*Work instructions*
Find the line with "camera: 65 degrees left, 5 degrees down" in the entries below, then reproduce it and every line after it down to and including the line with "grey office chair [158,293,280,441]", exactly.

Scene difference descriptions
##########

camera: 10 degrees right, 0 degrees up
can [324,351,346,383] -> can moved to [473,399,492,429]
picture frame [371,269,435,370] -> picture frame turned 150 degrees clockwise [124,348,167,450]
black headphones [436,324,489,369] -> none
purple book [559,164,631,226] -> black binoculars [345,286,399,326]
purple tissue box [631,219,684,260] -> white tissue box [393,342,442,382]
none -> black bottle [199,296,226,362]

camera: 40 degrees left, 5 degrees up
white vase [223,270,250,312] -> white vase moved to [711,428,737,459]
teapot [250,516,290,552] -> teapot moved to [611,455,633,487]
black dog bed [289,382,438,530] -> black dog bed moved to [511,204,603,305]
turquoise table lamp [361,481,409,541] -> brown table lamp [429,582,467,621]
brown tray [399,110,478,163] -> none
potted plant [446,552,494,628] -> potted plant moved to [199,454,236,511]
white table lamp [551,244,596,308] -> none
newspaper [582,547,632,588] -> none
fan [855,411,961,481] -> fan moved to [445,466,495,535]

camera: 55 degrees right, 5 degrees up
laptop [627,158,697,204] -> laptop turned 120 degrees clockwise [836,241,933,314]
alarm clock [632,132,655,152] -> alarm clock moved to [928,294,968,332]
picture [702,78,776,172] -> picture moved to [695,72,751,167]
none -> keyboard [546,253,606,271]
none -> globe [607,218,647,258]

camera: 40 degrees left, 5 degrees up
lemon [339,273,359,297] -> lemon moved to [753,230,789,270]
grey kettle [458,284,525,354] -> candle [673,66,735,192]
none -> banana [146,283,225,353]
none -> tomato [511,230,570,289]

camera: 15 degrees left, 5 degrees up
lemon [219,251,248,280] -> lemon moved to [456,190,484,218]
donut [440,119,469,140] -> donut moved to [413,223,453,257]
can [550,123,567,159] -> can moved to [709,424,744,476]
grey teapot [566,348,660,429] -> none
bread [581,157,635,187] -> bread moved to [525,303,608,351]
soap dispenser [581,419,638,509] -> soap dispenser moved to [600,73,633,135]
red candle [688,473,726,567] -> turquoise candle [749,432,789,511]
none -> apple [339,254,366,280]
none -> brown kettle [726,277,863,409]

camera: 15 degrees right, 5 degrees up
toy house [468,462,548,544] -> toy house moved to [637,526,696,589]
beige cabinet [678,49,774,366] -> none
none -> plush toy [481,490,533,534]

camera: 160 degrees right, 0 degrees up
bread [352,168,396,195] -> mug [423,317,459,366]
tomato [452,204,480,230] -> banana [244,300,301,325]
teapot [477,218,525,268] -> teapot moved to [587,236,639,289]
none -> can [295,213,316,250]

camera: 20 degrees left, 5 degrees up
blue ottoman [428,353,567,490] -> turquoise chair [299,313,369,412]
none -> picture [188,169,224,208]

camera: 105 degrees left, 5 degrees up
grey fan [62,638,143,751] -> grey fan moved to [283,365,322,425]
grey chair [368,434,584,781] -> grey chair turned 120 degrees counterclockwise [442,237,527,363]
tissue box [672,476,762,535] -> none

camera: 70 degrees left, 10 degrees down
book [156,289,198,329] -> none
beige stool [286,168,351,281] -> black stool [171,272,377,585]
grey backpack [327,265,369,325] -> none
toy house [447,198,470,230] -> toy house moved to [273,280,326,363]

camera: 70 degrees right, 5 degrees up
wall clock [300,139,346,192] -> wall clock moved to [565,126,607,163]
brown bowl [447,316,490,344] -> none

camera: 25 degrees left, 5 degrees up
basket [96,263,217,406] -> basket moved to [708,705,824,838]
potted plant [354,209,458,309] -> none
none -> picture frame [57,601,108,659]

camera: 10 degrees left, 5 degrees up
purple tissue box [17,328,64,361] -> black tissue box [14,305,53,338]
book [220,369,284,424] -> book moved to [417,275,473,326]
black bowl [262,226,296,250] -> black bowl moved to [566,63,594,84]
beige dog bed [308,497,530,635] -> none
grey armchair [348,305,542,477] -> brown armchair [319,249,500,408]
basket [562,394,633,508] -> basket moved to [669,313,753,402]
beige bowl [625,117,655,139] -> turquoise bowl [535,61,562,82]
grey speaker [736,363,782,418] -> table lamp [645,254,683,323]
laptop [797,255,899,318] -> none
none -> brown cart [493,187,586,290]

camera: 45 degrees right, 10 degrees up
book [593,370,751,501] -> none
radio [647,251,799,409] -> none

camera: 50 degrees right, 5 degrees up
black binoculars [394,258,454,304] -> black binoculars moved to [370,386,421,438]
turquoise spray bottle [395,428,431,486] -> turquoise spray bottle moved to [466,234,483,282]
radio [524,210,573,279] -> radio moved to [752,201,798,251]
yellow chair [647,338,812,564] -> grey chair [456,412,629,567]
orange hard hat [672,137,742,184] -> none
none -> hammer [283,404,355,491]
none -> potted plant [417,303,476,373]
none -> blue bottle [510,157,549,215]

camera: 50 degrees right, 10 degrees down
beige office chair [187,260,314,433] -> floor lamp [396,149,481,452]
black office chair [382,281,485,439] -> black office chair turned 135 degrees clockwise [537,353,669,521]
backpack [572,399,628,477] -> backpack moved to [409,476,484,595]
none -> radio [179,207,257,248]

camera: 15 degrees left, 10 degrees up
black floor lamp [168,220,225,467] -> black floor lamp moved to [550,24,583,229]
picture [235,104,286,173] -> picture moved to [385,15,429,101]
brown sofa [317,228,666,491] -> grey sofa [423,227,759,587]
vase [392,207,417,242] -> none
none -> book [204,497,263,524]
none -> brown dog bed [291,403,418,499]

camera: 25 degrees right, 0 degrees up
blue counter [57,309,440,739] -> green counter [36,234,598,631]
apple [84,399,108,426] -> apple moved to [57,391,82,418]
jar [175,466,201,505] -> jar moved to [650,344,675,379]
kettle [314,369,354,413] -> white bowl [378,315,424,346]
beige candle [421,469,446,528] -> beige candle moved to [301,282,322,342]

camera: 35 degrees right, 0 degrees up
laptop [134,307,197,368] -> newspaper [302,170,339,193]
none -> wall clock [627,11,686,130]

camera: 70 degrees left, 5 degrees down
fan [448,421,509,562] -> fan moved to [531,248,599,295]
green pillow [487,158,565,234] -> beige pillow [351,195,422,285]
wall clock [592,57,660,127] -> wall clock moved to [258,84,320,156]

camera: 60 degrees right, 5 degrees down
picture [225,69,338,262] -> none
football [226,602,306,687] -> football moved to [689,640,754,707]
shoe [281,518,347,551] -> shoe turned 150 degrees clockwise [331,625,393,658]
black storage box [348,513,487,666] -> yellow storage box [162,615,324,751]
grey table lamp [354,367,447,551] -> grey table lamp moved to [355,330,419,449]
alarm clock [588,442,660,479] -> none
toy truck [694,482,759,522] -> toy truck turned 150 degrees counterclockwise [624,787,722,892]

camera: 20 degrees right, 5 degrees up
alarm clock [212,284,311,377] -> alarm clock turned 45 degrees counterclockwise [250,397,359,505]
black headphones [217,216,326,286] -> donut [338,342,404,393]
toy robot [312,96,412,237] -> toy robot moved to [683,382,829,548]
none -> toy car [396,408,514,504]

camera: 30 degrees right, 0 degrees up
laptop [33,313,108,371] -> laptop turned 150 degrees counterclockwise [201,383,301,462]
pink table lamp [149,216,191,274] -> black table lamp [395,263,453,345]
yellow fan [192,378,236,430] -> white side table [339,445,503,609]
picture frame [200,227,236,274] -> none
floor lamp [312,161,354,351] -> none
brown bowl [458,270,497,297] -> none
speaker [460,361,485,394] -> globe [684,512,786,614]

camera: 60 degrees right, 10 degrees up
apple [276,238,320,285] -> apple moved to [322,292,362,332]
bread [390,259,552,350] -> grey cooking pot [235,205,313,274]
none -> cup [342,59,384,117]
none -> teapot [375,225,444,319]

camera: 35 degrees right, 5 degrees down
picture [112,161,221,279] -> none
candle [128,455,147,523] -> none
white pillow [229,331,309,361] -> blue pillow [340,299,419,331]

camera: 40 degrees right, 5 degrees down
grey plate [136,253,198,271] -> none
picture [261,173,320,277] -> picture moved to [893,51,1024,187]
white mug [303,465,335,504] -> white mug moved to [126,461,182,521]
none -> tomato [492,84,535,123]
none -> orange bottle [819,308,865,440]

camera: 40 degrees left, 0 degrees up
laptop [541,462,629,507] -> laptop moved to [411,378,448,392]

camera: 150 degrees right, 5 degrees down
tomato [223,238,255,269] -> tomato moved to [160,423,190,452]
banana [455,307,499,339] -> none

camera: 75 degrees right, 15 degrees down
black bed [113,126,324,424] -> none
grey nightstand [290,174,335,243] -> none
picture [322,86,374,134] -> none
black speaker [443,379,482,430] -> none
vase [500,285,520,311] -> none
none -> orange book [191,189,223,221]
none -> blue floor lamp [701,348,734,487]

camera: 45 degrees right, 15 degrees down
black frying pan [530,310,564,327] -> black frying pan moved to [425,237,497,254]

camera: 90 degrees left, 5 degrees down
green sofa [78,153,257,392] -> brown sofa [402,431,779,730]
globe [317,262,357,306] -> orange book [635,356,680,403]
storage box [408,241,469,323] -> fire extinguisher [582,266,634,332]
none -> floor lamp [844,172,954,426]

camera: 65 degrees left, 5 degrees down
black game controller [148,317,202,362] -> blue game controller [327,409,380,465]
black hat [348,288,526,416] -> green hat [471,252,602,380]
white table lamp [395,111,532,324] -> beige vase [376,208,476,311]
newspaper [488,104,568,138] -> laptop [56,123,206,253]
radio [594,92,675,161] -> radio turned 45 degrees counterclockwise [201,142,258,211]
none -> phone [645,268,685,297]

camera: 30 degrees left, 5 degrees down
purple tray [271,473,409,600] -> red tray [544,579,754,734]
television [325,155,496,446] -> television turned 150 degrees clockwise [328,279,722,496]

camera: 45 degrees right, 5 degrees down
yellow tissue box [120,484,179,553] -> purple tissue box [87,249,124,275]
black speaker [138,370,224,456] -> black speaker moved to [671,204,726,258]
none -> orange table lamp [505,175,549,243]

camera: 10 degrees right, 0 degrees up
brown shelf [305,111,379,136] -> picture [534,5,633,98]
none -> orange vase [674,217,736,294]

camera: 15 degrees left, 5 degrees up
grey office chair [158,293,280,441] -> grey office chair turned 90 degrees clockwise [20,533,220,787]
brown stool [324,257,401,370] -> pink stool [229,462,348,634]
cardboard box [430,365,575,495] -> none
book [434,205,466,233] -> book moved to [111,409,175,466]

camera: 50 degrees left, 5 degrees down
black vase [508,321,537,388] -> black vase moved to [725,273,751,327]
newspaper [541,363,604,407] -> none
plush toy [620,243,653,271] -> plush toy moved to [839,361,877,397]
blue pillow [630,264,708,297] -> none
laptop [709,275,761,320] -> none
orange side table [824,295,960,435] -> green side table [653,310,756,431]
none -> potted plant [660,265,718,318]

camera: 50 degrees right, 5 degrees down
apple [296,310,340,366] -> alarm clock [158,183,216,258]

##########

*Exercise output*
camera: 65 degrees left, 5 degrees down
black game controller [148,317,202,362] -> blue game controller [327,409,380,465]
black hat [348,288,526,416] -> green hat [471,252,602,380]
white table lamp [395,111,532,324] -> beige vase [376,208,476,311]
newspaper [488,104,568,138] -> laptop [56,123,206,253]
radio [594,92,675,161] -> radio turned 45 degrees counterclockwise [201,142,258,211]
none -> phone [645,268,685,297]

camera: 30 degrees left, 5 degrees down
purple tray [271,473,409,600] -> red tray [544,579,754,734]
television [325,155,496,446] -> television turned 150 degrees clockwise [328,279,722,496]

camera: 45 degrees right, 5 degrees down
yellow tissue box [120,484,179,553] -> purple tissue box [87,249,124,275]
black speaker [138,370,224,456] -> black speaker moved to [671,204,726,258]
none -> orange table lamp [505,175,549,243]

camera: 10 degrees right, 0 degrees up
brown shelf [305,111,379,136] -> picture [534,5,633,98]
none -> orange vase [674,217,736,294]

camera: 15 degrees left, 5 degrees up
grey office chair [158,293,280,441] -> grey office chair turned 90 degrees clockwise [20,533,220,787]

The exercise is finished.